> **DESKRIPSI MASALAH**
Hitung baris dalam catatan di bawah yang memuat kata "Total", dengan membedakan huruf besar dan huruf kecil. Tuliskan jumlahnya saja.

> **CATATAN YANG DIBERIKAN**
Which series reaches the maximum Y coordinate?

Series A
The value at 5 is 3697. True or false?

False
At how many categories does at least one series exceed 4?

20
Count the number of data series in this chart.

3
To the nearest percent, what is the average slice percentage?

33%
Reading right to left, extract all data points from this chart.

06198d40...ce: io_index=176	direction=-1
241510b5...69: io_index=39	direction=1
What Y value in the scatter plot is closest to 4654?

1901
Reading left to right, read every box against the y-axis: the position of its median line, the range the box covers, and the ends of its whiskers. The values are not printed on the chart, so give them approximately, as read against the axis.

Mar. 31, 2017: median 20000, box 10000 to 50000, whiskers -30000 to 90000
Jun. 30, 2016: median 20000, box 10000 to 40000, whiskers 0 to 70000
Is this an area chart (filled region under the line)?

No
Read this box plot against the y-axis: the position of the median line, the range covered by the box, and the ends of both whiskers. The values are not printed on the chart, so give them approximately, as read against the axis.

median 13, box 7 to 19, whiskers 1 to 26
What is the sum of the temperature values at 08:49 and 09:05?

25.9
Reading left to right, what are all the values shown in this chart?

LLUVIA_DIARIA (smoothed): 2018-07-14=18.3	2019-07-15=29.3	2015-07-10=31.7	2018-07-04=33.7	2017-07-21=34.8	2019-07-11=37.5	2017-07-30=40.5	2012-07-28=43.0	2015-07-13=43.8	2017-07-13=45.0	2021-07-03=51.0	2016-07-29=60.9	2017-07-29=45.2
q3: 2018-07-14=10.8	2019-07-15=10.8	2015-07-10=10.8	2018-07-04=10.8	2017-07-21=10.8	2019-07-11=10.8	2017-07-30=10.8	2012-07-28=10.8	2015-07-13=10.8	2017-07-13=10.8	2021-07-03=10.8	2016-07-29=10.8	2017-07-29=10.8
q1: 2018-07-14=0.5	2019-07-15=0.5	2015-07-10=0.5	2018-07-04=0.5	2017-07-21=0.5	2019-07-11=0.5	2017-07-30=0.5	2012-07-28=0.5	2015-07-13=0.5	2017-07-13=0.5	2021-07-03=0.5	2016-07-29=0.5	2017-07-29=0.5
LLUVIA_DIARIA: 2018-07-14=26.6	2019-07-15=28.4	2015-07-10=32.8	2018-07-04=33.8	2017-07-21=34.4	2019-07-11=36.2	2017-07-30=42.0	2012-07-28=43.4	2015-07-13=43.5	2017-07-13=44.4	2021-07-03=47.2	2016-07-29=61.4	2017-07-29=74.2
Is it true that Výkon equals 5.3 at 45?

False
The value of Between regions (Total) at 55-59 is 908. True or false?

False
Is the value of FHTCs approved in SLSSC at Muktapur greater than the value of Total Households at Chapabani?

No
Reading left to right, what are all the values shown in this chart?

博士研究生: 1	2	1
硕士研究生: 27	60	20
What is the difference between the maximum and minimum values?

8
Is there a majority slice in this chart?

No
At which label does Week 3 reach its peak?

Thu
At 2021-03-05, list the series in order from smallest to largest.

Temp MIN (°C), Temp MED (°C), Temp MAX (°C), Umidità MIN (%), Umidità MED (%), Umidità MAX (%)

> **HASIL TUGAS**
2